» **ЧТО СДЕЛАТЬ**:
1. Что приказал сделать герцог в замке незадолго до приезда Вийона, согласно тексту о Вийоне и Карле Орлеанском?
2. Допишите текст о Вийоне и Карле Орлеанском, начав сразу после его последнего предложения.

» **ТЕКСТ ДЛЯ ЧТЕНИЯ**:
В том, что Карл Орлеанский предлагает своим гостям тему для сочинений, нет ничего необычного. В свою личную книгу он вписывает свою версию, а его примеру следуют и остальные. И речь не идет о зрелищном конкурсе, даже если двор собирается вокруг того, кто читает свою балладу или свое рондо. Такие же кружки образовывались бы, если бы темы были разные.
Возможно, что и «Баллада неправдоподобий» тоже родилась из подобного упражнения на тему парадоксального аргумента. Карл Орлеанский, как и король Рене, с большим уважением относился к Алену Шартье, охотно слушал этого поэта, который вдохновлял его; возможно, именно Шартье и предложил тему, сформулированную в известном сочинении:
Вийон подхватывает этот мотив, перефразирует его и делает из него известную литанию.
Мы вкус находим только в сене
И отдыхаем средь забот,
Смеемся мы лишь от мучений,
И цену деньгам знает мот.
Кто любит солнце? Только крот.
Лишь праведник глядит лукаво,
Красоткам нравится урод,
И лишь влюбленный мыслит здраво
[174] .
В то же время Вийон, чувствуя отвращение к буколическим шалостям анжуйского двора, пишет об этом стихи.
Нет большей радости, чем жить в свое удовольствие.
И вот он в Блуа, а двор герцога Карла занят тем, как бы передать в стихах страдания неудовлетворенного влюбленного и чтобы в этих стихах присутствовала привычная аллегория: человек, умирающий от жажды у источника. Зеркало воды навевает поэту другие образы, нежели ощущение жажды и муки отверженного. Постараемся определить, какие именно.
Герцог уже развил тему Фонтана. Около 1450 года он пишет:
От жажды и томлюсь над родником,
И стыну от любовной лихорадки;
Слывя слепцом, служу поводырем…
Несколькими годами позже, когда приезжает Вийон, при дворе Блуа все говорят о воде: герцог только что приказал произвести большие работы, дабы наполнить водой колодец замка. Заговорить о воде — это дважды похвалить его. Впрочем, он сам возобновляет разговор на ту же тему в стихах, отвечающих требованиям различных ситуаций и написанных по всем правилам научной риторики.

» **ИСХОДНЫЕ ДАННЫЕ**:
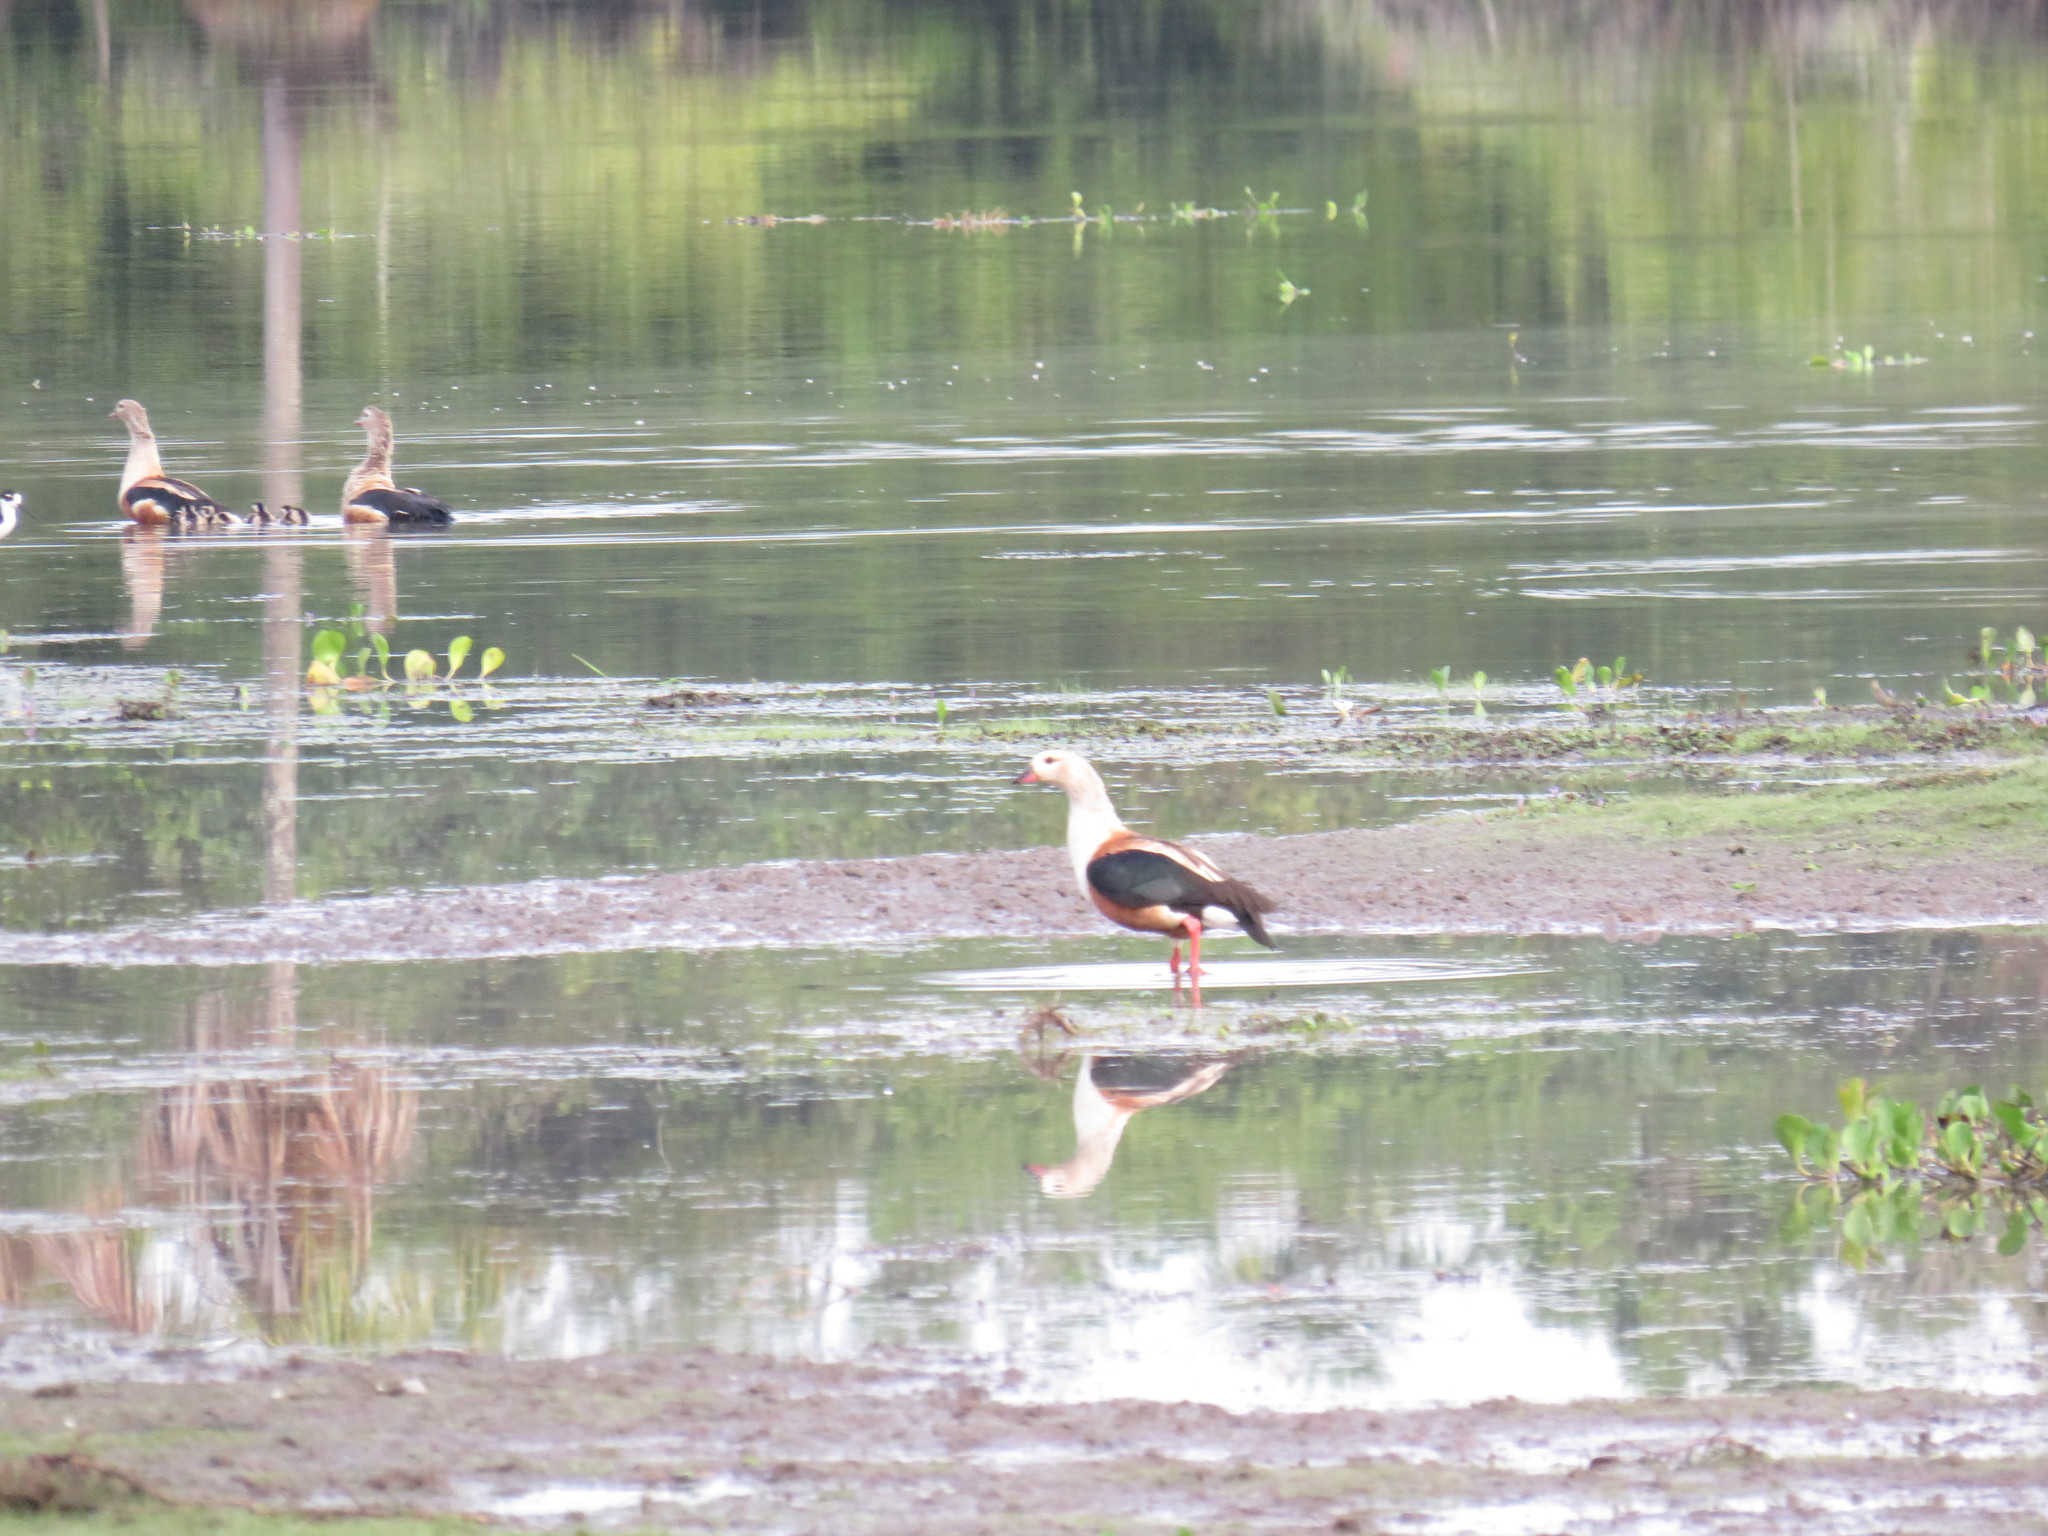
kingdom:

» **ОТВЕТЫ К ЗАДАНИЯМ**:
1. Провести большие работы, чтобы наполнить водой колодец замка.

2.
Не жажду больше, хоть иссяк родник,
Пылаю без любовной лихорадки.
И зрячим стал. Никем я не ведом…
«Состязание», которое развертывается вокруг этой темы, имеет в виду лишь чистую форму и чистую лирику. Речь совершенно не идет о том, чтобы приводить новые доводы и противопоставлять их прежним. Здесь не сражаются, как при Дворе Любви Карла VI, за или против идеального образа. Лирические состязания не мешают турнирам, часто сопровождая их и отвлекая от войн. Что же рисуется воображению уставшего от войны принца в его мирной старости? Главное — это играть словами, ритмами, звуками, составляющими мелодию стиха. Доктринерская мысль не витает над головой герцога Карла: дело не в том, чтобы знать, умирают или нет от жажды подле фонтана, в то время как он еще не иссяк, и не в том, чтобы знать, ведома ли Любовь разумом или эмоциями, суть ли она обещание или чувство и суть ли Женщина объект или властелин этой Любви. Целью состязания для Карла Орлеанского является словесное искусство, а не искусство мыслить отлично от другого.
Результат вдохновения его придворных, втянутых в игру, — это рождение часто двух-трех строк, но занятие это трудное.
Умираю от жажды подле фонтана,
Довольный всем и полный желания…
Другой не лучше этого:
От жажды я томлюсь над родником,
Чем больше ем — тем больше голод мучит…
Третий того пуще:
Не жажду больше, хоть иссяк родник,
Я досыта наелся мясом знанья…
[175] Десять поэтов придумывали стихи на заданную герцогом тему. Вийон в свою очередь пополнил этот список. Мы не узнаем никогда, что об этом подумал Карл Орлеанский. Узрел ли он, за этими условностями игры, необычную глубину анализа взаимоотталкивания людей? Ибо поэт вызвал к жизни образ человека, столкнувшегося со своей судьбой, а не того, перед кем возник облик любимого существа. Вийон выходит на сцену, полный целомудрия, его вымысел сдержан, поэт обращается к великодушию герцога.
От жажды умираю над ручьем.
Смеюсь сквозь слезы и тружусь играя.
Куда бы ни пошел, везде мой дом,
Чужбина мне — страна моя родная.
Я знаю все, я ничего не знаю.
Мне из людей всего понятней тот,
Кто лебедицу вороном зовет.
Я сомневаюсь в явном, верю чуду.
Нагой, как червь, пышнее всех господ,
Я всеми принят, изгнан отовсюду.
Я скуп и расточителен во всем.
Я жду и ничего не ожидаю.
Я нищ, и я кичусь своим добром.
Трещит мороз — я вижу розы мая.
Долина слез мне радостнее рая.
Зажгут костер — и дрожь меня берет,
Мне сердце отогреет только лед.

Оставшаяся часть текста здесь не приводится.